Aside from that though we also have very similar playing styles — which was in fact how we made friends in the first place a decade ago. We don’t slam through content at breakneck pace, though we also don’t really snail our way through stuff. We’re careful what we pull. We consult each other before we go this way or that way. We don’t argue about who gets what loot. It’s a relaxing group atmosphere.
(I’m not going to touch grouping behaviour other than pacing — loot behaviour, telling other people how they should be playing their class, all that stuff. Because if the pace ain’t right, most of the other stuff will never get a chance to come out anyway.)
I’ve got some very good friends with whom I avoid grouping if possible (when we’re playing the same game) because our grouping styles just aren’t compatible. Some can’t ever get their arses in gear — which is easier to deal with than the opposite type but can still be annoying. Some can’t stand that sometimes I can’t get my arse in gear, or that sometimes I can forget from one minute to the next that we were about to do something together. (Forgetful? Moi?) Others group like they solo, forging ahead regardless of group pace and ending up half a zone in front of everyone else because that’s how fast they play and there’s no reason they should slow down for anyone else.
Both of those bug me. To my mind if you’re going to group you have to compromise a little, and if that means slowing down somewhat or speeding up somewhat to match the average group pace, then that’s what you do.

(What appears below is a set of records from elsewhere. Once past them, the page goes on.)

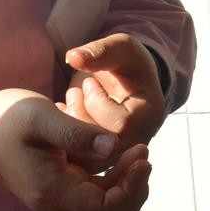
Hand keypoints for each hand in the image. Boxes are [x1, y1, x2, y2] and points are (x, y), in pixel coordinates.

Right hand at [0, 88, 149, 210]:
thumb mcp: (42, 116)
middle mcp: (56, 204)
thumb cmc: (6, 119)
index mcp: (52, 191)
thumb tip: (113, 147)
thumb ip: (76, 133)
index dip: (131, 190)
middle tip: (143, 155)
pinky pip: (96, 198)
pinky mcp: (60, 190)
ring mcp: (58, 200)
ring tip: (137, 152)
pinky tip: (121, 154)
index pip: (104, 210)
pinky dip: (115, 182)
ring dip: (127, 187)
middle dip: (134, 192)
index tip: (143, 157)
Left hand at [63, 32, 167, 149]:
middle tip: (72, 96)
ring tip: (65, 106)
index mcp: (149, 115)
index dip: (97, 102)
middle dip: (79, 119)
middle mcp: (138, 139)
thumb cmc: (126, 62)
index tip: (88, 82)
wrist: (126, 82)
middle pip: (105, 146)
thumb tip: (73, 58)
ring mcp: (121, 152)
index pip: (121, 124)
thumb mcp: (120, 48)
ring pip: (90, 158)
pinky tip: (60, 117)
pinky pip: (80, 161)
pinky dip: (64, 141)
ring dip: (69, 130)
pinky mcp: (103, 158)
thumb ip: (100, 51)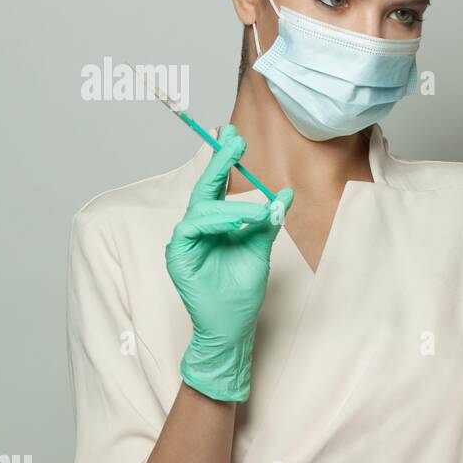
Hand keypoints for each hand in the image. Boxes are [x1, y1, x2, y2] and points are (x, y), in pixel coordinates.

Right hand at [165, 124, 293, 401]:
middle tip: (234, 139)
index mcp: (216, 224)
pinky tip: (236, 222)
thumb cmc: (242, 291)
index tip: (234, 136)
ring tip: (257, 215)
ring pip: (202, 207)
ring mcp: (186, 241)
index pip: (219, 187)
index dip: (225, 161)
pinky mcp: (178, 255)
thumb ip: (269, 221)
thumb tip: (285, 192)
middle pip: (205, 188)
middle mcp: (198, 228)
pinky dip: (216, 222)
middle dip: (219, 162)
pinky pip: (192, 228)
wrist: (233, 325)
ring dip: (232, 206)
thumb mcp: (261, 249)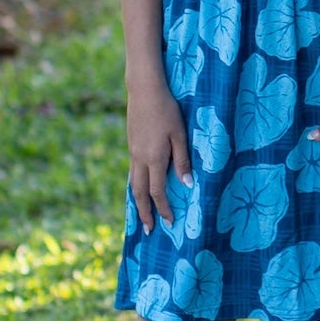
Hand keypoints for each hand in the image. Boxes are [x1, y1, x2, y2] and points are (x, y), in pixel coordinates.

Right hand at [127, 83, 189, 230]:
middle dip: (144, 212)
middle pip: (140, 193)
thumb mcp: (179, 134)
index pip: (157, 191)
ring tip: (142, 215)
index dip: (163, 208)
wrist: (144, 90)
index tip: (169, 222)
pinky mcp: (131, 145)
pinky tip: (140, 189)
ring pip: (133, 183)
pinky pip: (132, 172)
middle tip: (148, 229)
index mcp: (153, 158)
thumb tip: (187, 184)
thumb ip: (182, 160)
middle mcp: (139, 159)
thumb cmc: (167, 110)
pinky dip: (135, 186)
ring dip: (138, 201)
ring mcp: (133, 152)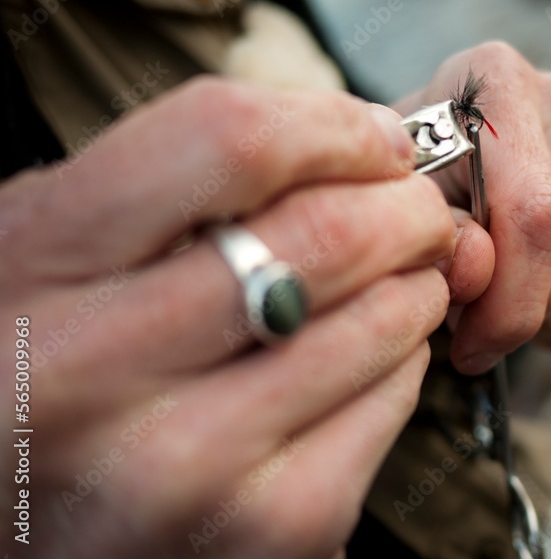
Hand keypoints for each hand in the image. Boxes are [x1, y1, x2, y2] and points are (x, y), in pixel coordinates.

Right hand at [0, 77, 456, 557]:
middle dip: (407, 208)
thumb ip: (183, 186)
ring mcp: (184, 463)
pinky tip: (371, 356)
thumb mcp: (62, 253)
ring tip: (403, 279)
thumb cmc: (52, 376)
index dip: (336, 128)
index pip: (231, 142)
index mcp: (32, 262)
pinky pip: (391, 404)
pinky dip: (403, 363)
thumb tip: (372, 147)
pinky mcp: (268, 527)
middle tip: (416, 212)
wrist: (27, 530)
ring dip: (416, 284)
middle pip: (328, 234)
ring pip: (379, 321)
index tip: (374, 141)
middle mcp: (92, 369)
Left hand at [394, 42, 550, 372]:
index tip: (466, 348)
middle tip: (470, 317)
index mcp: (503, 84)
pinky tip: (540, 286)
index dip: (504, 305)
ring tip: (501, 287)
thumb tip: (480, 274)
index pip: (537, 217)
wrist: (459, 145)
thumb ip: (436, 233)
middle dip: (511, 318)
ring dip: (542, 321)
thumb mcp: (401, 195)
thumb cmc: (420, 173)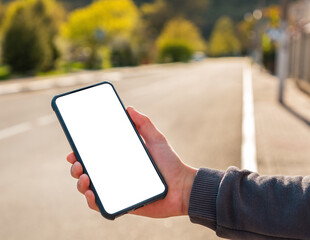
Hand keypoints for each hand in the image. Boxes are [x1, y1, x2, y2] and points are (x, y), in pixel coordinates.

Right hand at [66, 106, 196, 217]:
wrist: (182, 187)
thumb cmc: (170, 164)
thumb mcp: (156, 139)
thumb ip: (144, 123)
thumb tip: (129, 108)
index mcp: (121, 159)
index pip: (96, 156)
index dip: (82, 153)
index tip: (74, 149)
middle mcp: (116, 174)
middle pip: (88, 171)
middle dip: (77, 167)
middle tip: (77, 163)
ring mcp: (117, 189)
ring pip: (90, 188)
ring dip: (80, 183)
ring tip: (84, 177)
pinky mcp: (121, 204)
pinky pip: (101, 205)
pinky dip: (92, 200)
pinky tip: (91, 192)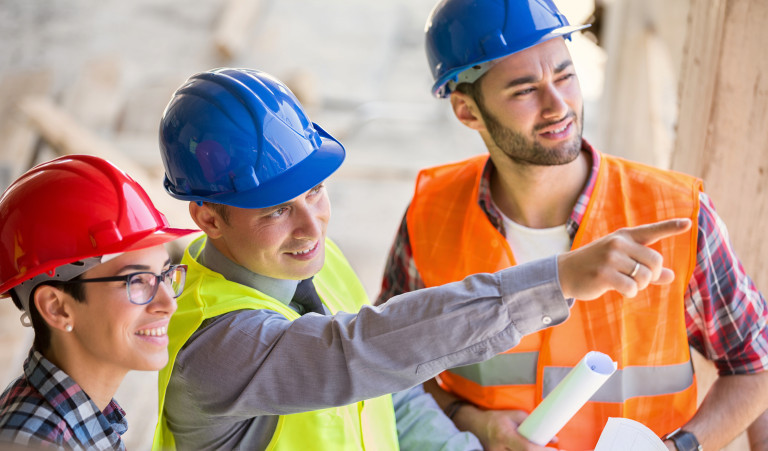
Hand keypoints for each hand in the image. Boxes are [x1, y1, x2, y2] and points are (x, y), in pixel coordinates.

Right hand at [471, 409, 557, 450]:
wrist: (476, 424)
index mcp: (505, 436)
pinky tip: (530, 449)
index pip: (527, 448)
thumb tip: (554, 439)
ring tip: (543, 449)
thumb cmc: (496, 418)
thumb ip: (534, 425)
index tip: (556, 450)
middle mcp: (500, 449)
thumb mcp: (515, 415)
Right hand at [557, 218, 691, 298]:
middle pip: (655, 261)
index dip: (671, 227)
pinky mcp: (604, 274)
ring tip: (626, 283)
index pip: (652, 230)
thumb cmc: (597, 266)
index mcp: (625, 236)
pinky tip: (618, 289)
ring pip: (645, 277)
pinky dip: (630, 293)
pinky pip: (632, 288)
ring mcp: (610, 257)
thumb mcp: (621, 262)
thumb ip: (646, 268)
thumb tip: (670, 276)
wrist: (565, 272)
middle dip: (651, 275)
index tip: (688, 223)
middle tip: (637, 279)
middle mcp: (619, 243)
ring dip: (640, 286)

But if the pace just doesn’t suit you no matter how much you try to adapt — don’t group with those people.
Of course, I have the luxury of being picky. I don’t play games that require me to group, and so I only group when I want to. I don’t feel compelled to group because I don’t feel incomplete when I play solo. Some of the least flexible group players I’ve encountered are the ones who’ve had to group with goobers (of whatever kind) too many times, and I can understand their frustration. My solution is to simply avoid grouping, but that’s not always an option if you want to experience certain kinds of content.

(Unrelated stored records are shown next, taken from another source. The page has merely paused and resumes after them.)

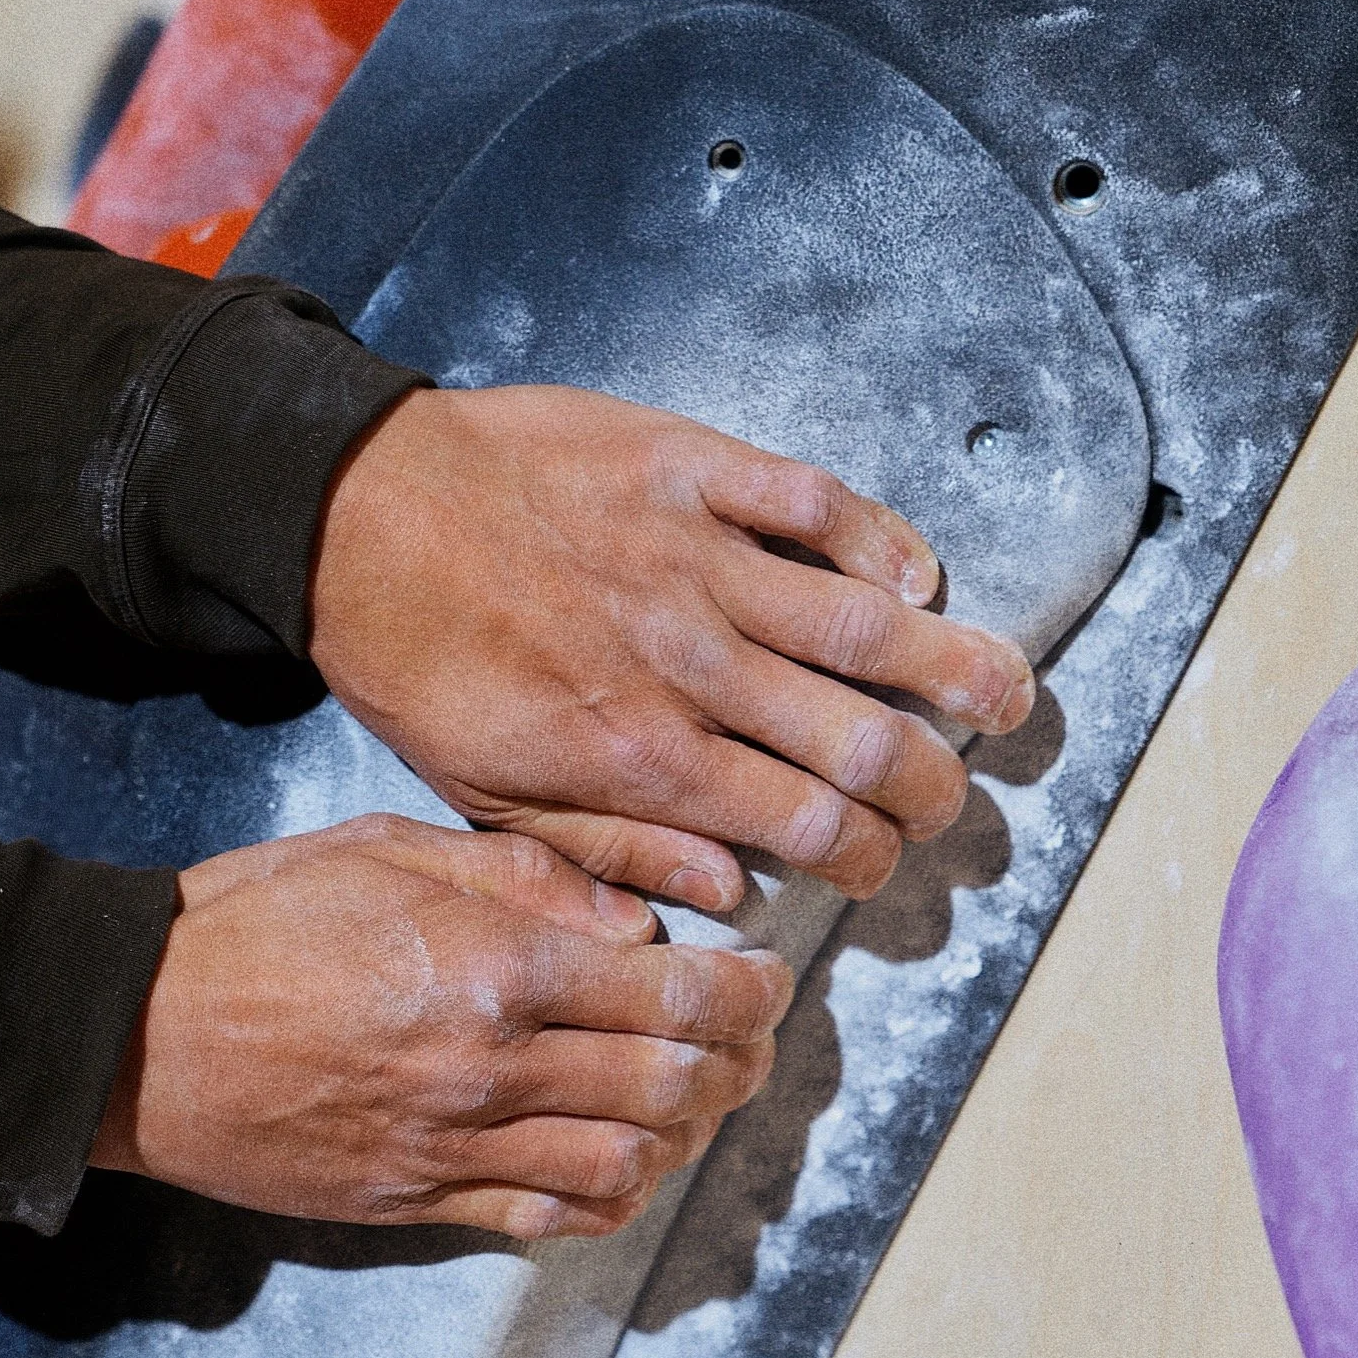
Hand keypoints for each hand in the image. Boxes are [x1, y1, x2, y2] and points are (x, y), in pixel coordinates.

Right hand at [91, 814, 788, 1237]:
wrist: (131, 1030)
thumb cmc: (256, 921)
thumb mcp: (390, 851)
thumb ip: (528, 880)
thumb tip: (637, 924)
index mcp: (494, 970)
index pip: (676, 1000)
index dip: (750, 997)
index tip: (770, 981)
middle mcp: (490, 1069)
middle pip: (673, 1088)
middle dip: (739, 1065)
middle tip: (753, 1040)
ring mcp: (454, 1147)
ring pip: (626, 1163)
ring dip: (687, 1135)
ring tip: (701, 1099)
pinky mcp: (417, 1201)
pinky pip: (549, 1217)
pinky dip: (610, 1196)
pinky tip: (626, 1162)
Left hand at [309, 387, 1035, 908]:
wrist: (349, 513)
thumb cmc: (417, 661)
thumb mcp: (489, 797)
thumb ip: (616, 850)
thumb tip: (729, 891)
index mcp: (646, 757)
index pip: (809, 824)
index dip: (872, 856)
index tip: (887, 866)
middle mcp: (693, 665)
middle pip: (862, 738)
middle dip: (933, 781)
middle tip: (954, 797)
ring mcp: (699, 558)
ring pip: (863, 625)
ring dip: (953, 668)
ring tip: (1008, 697)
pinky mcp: (689, 466)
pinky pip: (812, 504)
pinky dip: (878, 541)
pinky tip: (916, 578)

Group woes aside, though, when you do find a good person or five to group with there’s just no denying than gaming is more fun. We’re social creatures and we like to laugh and achieve stuff (to whatever extent), and grouping in an MMO fulfils those drives on many different levels.
I almost wish games would include playstyle-matching in their LFG interfaces. It’s not just a case of whether you’re playing a fighter or a healer — it’s also a case of whether you play slowly and carefully or whether you play like the Energizer bunny on steroids. I’d tick the “likes to stop and smell the roses” box and definitely leave the “it’s all about getting to the boss as fast as possible!” box empty.
Anyway — there’s no real point to this post other than to appreciate the people I play with. If you have a regular gaming buddy or group and your playstyles are compatible, take a moment to be grateful for that. The older and busier we get, the harder that seems to achieve.
Unrepentant altoholic LF laid-back, relatively slow, plays-odd-hours G in Guild Wars. Likes long walks on the beach and slaying monsters with plenty of coffee breaks. Slackers only please!
*Which she apparently does not have, according to the initial test, yay!